Salía el quinto que abonaba la tierra con un saco esparciendo el abono, la ceniza hacía las veces, y hacía extensiva su labor más allá de las lindes, alcanzando al público que se sacudía entre risas. Seguidamente, el sembrador o graneador con el saco de trigo, serrín para la ocasión, que igualmente sembraba más allá de los surcos. Para concluir venía el gañan con la yunta uncida con un yugo y las collundas, simulada por dos quintos, para tapar la semilla.
Para dar comienzo la corrida de toros, la quinta Presidenta acompañada de las quintas, vestidas con el traje regional segoviano, se subían al balcón del Ayuntamiento a ocupar el lugar de la Presidencia, desde donde contemplaban el paseíllo que se iniciaba con el espejo plaza sobre su montura, los toreros con su cuadrilla, el picador y detrás las mulillas con los mulilleros. Tras el paseíllo, el espejo plaza se acercaba al balcón de la Presidencia, se descubría y la Presidenta dejaba caer la llave dentro del sombrero y con ella daba la vuelta a la plaza para entregársela al alguacil. Se abría el toril y salía el primero de los seis toros que se iban a lidiar esa tarde de carnaval. Lo recibía el matador con una manta como capote, le ponían las banderillas, cambiaba de tercio, el torero entraba a matar con la muleta, que era una tela roja con un palo, y, terminada la faena, entraban las mulillas para llevarse el toro muerto. Del animal quedaba en el suelo el armazón cubierto, pues los quintos salían corriendo cuando se sabían vencidos. Recuerda Ángel que el toro se iba hacia el público y sobre todo hacia las mozas, más que al torero.
Y como en toda tarde de toros que se precie, el público se llevaba merienda. “Unos en las alforjas sobre una burra y otros llegaban a la plaza con el carro, bajaban el dornajo y el cesto con escabeche de chicharro, huevos fritos, chorizo y las botijas, y merendaban viendo la vaquilla”.
Durante la dictadura de Franco se mantuvo esta celebración y la figura del remudao, que era un personaje ataviado con un saco viejo relleno de pajas y “anguares” desastrados.
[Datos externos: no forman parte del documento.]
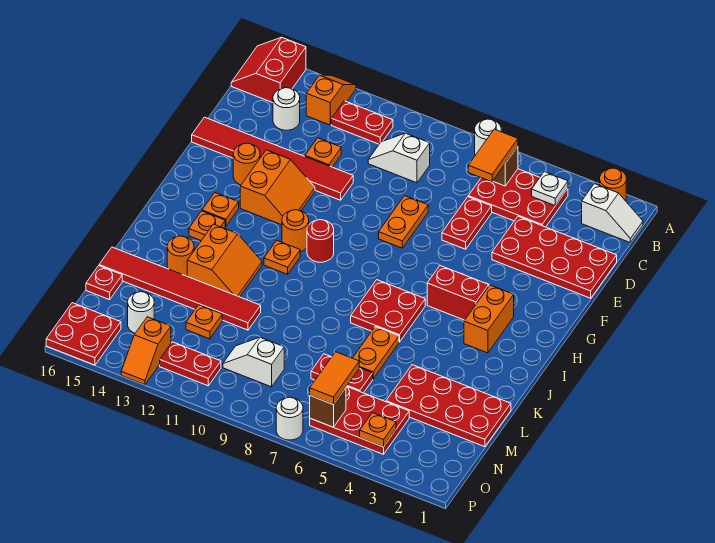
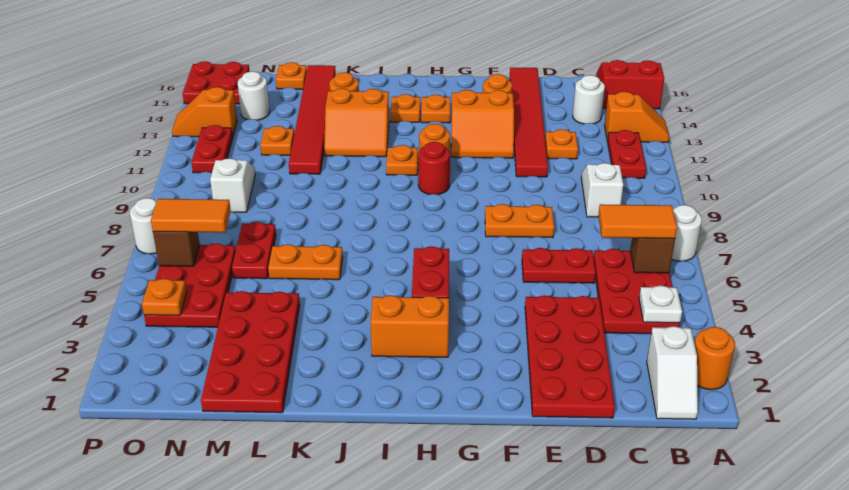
red plate I6:J7 level 1 -> none
red plate M16 level 1 -> orange plate M16 level 1

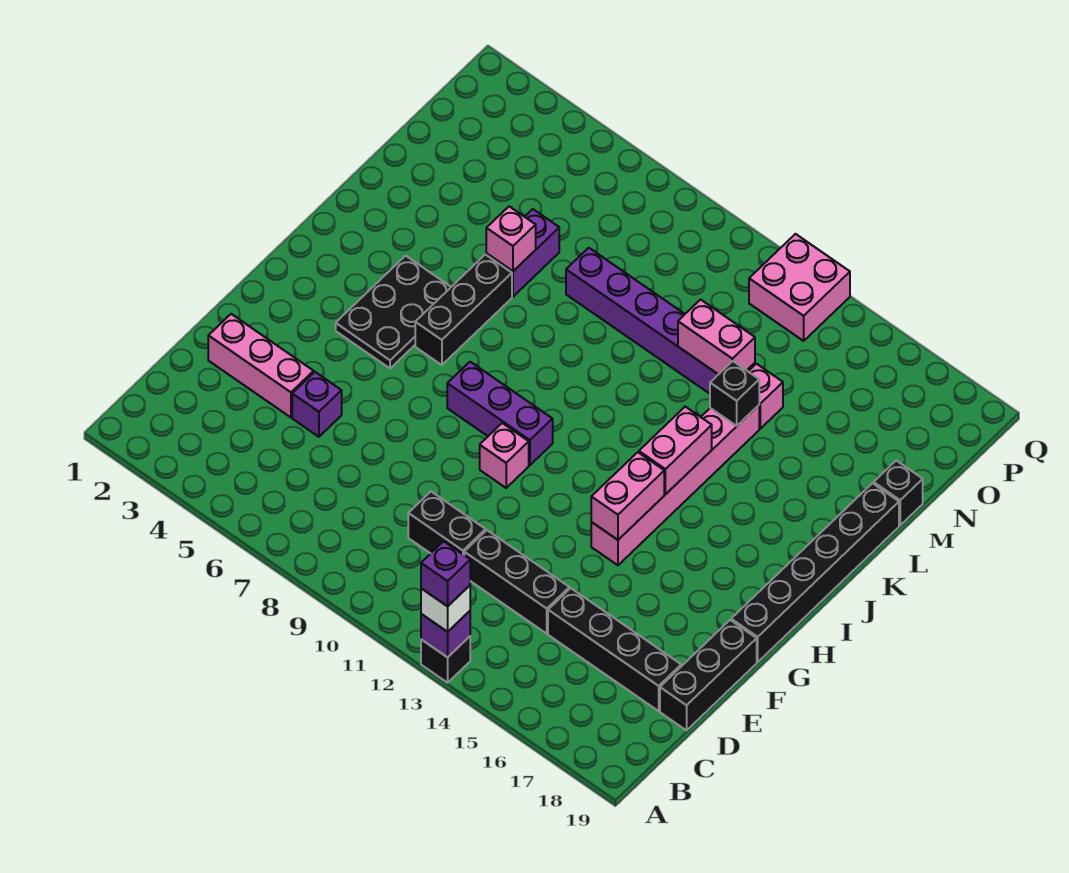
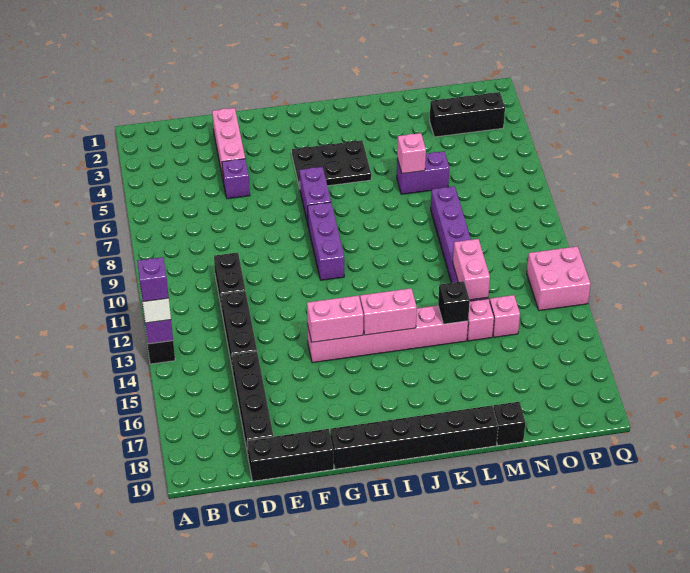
pink brick G10 level 1 -> pink brick N14 level 1
none -> purple brick H6:H7 level 1
black brick I6:K6 level 1 -> black brick N3:P3 level 1

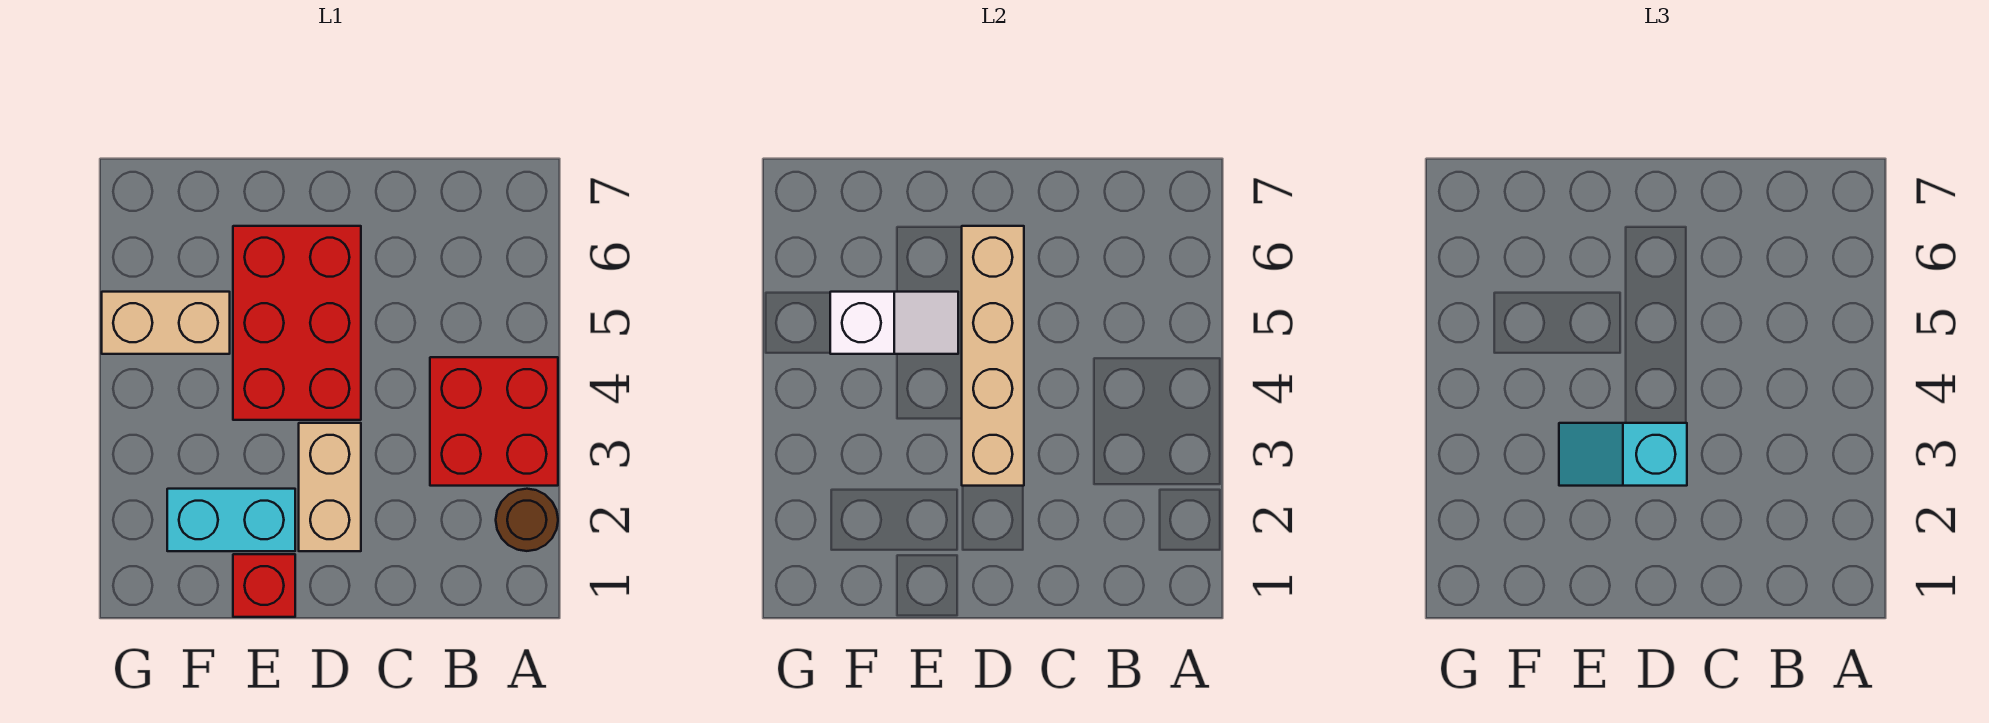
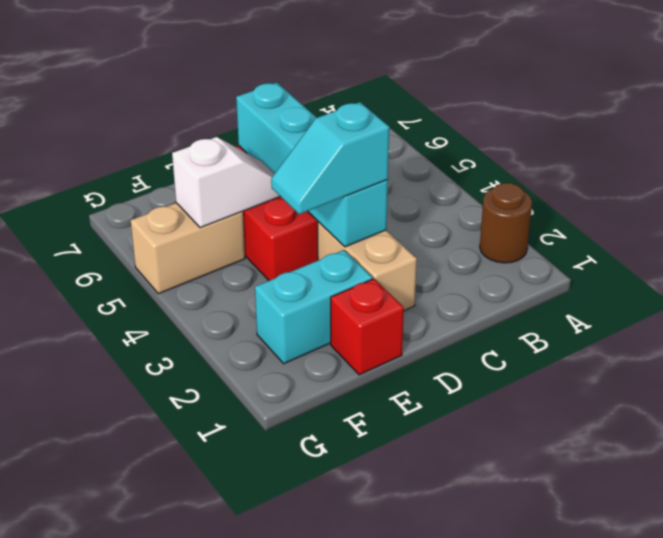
red brick A3:B4 level 1 -> none
tan brick D3:D6 level 2 -> cyan brick D3:D6 level 2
La única prohibición fue la de cubrirse el rostro con máscaras para evitar venganzas o la comisión de delitos al no poder ser identificados.
Actualmente la vaquilla de carnaval se celebra el sábado anterior al Domingo Gordo, y al simulacro de la siembra se ha incorporado la exhibición de oficios como el de lavandera y el de resinero. Siguiendo el programa de esta fiesta, con el peso que le confiere ser casi centenaria, los quintos lidian la vaquilla de carnaval que conserva su armazón y cornamenta pero ahora luce una tela negra. En ocasiones, haciendo gala de la transgresión de las normas, los quintos intercambian los papeles: ellos presiden la corrida de toros vestidos con el traje regional segoviano y entregan la llave al espejo plaza tras el paseíllo, y ellas ejecutan las suertes de la lidia con sus trajes de luces.
La plaza de toros se instala en el Salón Multiusos El Trinquete con toriles, burladeros y Puerta Grande hechos de madera y cartón y el coso se cubre de arena. Después de la corrida de toros se sueltan de nuevo las vaquillas para que los más avezados tomen la alternativa.
“El pueblo colabora en la exhibición de los oficios y cuando el número de quintos es insuficiente, en lo que se precise”, explica Daniel Sacristán, concejal de Cultura de Fuenterrebollo. “Es una tradición de obligado y deseado cumplimiento en el programa de carnavales, es un retazo de nuestra historia y eso nos lleva cada año a sacar las vaquillas y celebrar esta fiesta de la manera más fiel”.
——
María Reyes Sanz Sancho es periodista.